:: RECORDS PROVIDED

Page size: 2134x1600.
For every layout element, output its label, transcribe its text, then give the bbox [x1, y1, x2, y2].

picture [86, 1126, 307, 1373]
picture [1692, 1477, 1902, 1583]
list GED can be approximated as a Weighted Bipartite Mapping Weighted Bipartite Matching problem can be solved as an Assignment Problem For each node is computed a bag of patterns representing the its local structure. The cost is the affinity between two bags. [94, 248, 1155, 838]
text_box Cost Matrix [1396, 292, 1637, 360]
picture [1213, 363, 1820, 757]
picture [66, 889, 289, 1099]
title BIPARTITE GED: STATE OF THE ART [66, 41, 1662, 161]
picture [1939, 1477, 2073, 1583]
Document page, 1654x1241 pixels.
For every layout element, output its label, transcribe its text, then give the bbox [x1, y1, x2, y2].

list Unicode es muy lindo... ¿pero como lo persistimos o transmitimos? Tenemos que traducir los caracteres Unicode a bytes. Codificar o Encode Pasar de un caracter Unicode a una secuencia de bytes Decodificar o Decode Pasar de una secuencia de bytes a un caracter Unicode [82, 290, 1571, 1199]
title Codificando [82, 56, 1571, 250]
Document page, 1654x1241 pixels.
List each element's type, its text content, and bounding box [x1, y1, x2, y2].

::::

▸ OBJECTIVE
Please copy all of the data above line for line, keeping every character unchanged.

▸ EXPECTED ANSWER
Page size: 2134x1600.
For every layout element, output its label, transcribe its text, then give the bbox [x1, y1, x2, y2].

picture [86, 1126, 307, 1373]
picture [1692, 1477, 1902, 1583]
list GED can be approximated as a Weighted Bipartite Mapping Weighted Bipartite Matching problem can be solved as an Assignment Problem For each node is computed a bag of patterns representing the its local structure. The cost is the affinity between two bags. [94, 248, 1155, 838]
text_box Cost Matrix [1396, 292, 1637, 360]
picture [1213, 363, 1820, 757]
picture [66, 889, 289, 1099]
title BIPARTITE GED: STATE OF THE ART [66, 41, 1662, 161]
picture [1939, 1477, 2073, 1583]
Document page, 1654x1241 pixels.
For every layout element, output its label, transcribe its text, then give the bbox [x1, y1, x2, y2].

list Unicode es muy lindo... ¿pero como lo persistimos o transmitimos? Tenemos que traducir los caracteres Unicode a bytes. Codificar o Encode Pasar de un caracter Unicode a una secuencia de bytes Decodificar o Decode Pasar de una secuencia de bytes a un caracter Unicode [82, 290, 1571, 1199]
title Codificando [82, 56, 1571, 250]
Document page, 1654x1241 pixels.
List each element's type, its text content, and bounding box [x1, y1, x2, y2].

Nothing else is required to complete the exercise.